Ntvnews.id, Jakarta - Menteri Imigrasi dan Pemasyarakatan (Imipas) Agus Andrianto mengimbau Wakil Menteri Imipas Silmy Karim untuk segera memenuhi panggilan dan mengikuti proses hukum yang tengah dilakukan Komisi Pemberantasan Korupsi (KPK). Menurut Agus, langkah tersebut penting agar persoalan yang sedang berkembang dapat segera mendapatkan kejelasan.

"Saran saya ke beliau ikuti prosesnya kan kita gak tahu pengembangan seperti apa, lebih bagus segera di-clear-kan," kata Agus saat dikonfirmasi wartawan, Rabu, 3 Mei 2026.

Agus menegaskan pihaknya menghormati serta mendukung seluruh proses hukum yang sedang dijalankan KPK. Ia juga meminta Silmy Karim maupun pihak-pihak lain yang terkait untuk bersikap kooperatif demi kelancaran penanganan perkara.

"Proses hukum yang berjalan wajib kita support dan saya minta untuk semua akomodatif mendukung proses yang berjalan," kata Agus.

Baca Juga: Prabowo ke Petugas MBG di Pelosok: Terima Kasih atas Kesetiaan Kalian!

Saat ini, KPK masih berupaya melacak keberadaan Silmy Karim. Pencarian tersebut berkaitan dengan operasi tangkap tangan (OTT) yang menjerat Kepala Kantor Imigrasi Kelas I Non-TPI Jakarta Barat Ronald Arman Abdul bersama sejumlah pihak lainnya dalam kasus dugaan suap pengurusan izin tinggal warga negara asing (WNA). KPK kembali mengingatkan agar Silmy Karim bersikap kooperatif.
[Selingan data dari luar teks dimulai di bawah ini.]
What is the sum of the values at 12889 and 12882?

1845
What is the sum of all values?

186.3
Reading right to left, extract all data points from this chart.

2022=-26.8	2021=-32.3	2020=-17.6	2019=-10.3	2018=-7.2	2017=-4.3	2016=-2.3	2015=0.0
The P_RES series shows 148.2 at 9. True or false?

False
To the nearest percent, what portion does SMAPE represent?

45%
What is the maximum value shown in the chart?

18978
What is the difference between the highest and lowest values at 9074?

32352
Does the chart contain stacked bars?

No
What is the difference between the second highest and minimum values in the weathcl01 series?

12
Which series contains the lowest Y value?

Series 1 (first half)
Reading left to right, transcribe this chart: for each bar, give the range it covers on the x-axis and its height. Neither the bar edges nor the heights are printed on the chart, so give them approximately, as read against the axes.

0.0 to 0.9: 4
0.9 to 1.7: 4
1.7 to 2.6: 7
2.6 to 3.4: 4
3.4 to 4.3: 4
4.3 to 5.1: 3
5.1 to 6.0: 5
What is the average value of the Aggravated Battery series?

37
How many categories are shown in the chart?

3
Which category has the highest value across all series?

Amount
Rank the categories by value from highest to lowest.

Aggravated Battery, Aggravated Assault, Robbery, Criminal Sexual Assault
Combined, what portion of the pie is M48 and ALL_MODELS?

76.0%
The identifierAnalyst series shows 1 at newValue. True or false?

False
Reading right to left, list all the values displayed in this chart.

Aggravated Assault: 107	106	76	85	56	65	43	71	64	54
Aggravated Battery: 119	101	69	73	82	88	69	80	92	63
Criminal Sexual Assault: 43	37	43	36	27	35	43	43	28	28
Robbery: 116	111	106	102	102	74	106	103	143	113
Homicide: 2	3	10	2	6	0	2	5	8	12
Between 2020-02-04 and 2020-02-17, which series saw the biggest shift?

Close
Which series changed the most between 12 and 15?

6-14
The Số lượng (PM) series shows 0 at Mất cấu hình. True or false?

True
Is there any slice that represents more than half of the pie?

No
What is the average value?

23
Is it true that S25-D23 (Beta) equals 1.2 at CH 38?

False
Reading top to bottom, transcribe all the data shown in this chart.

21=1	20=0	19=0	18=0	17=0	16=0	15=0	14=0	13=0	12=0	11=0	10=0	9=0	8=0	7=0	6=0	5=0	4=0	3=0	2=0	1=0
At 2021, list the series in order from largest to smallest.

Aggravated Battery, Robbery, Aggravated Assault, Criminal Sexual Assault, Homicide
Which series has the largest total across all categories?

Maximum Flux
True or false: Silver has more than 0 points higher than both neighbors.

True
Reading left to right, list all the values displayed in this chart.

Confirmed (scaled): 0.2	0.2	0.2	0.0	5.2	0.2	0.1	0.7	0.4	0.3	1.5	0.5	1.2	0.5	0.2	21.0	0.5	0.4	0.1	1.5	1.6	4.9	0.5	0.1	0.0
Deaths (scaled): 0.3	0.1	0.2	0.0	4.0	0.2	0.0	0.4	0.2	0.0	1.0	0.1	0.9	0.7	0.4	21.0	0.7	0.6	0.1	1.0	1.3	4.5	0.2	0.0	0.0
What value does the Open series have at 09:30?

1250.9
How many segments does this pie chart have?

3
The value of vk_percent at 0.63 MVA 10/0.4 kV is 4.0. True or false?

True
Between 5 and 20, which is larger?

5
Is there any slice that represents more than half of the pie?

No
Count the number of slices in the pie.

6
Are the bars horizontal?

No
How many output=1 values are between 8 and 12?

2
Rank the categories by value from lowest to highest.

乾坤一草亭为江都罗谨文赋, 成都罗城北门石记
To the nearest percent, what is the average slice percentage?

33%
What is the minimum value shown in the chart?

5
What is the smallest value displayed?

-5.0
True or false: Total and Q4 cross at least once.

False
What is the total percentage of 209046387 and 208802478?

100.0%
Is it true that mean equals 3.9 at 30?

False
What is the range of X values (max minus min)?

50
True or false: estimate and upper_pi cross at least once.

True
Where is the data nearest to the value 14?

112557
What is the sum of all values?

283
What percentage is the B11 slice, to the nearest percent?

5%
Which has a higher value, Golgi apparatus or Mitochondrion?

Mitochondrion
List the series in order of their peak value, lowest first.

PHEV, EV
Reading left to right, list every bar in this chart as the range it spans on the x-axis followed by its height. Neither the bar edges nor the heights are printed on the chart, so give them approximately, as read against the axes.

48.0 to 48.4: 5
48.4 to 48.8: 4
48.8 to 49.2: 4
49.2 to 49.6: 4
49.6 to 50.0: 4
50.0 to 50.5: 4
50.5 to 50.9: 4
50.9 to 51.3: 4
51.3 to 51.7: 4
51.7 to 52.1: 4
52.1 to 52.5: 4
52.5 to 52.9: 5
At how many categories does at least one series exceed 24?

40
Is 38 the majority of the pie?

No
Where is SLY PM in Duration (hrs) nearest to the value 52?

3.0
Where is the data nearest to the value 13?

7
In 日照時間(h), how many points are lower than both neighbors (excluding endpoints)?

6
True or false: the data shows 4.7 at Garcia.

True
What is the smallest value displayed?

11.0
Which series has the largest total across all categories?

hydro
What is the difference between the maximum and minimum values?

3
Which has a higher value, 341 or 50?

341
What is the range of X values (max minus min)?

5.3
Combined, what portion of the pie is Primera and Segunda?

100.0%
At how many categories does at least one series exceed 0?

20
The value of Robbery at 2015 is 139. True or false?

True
"Tim masih terus melakukan pencarian. KPK meminta agar para pihak dapat kooperatif," kata Budi dalam keterangan tertulis, Rabu, 3 Juni 2026.

Dalam OTT yang digelar pada Rabu, 3 Juni 2026, KPK mengamankan belasan orang, termasuk Kepala Kantor Imigrasi Kelas I Non-TPI Jakarta Barat Ronald Arman Abdul. Selain melakukan penangkapan, penyidik juga menyita berbagai barang bukti, mulai dari mata uang asing berupa dolar AS dan dolar Singapura, emas, hingga kendaraan roda dua dan roda empat.

Para pihak yang diamankan diduga terlibat dalam praktik suap terkait pengurusan kartu izin tinggal terbatas (Kitas) dan kartu izin tinggal tetap (Kitap) bagi warga negara asing.

Setelah melakukan rangkaian penindakan di Jakarta, KPK melanjutkan pengembangan kasus ke sejumlah wilayah lain, termasuk Bali dan Jawa Barat, guna menelusuri keterlibatan pihak-pihak lain dalam perkara tersebut.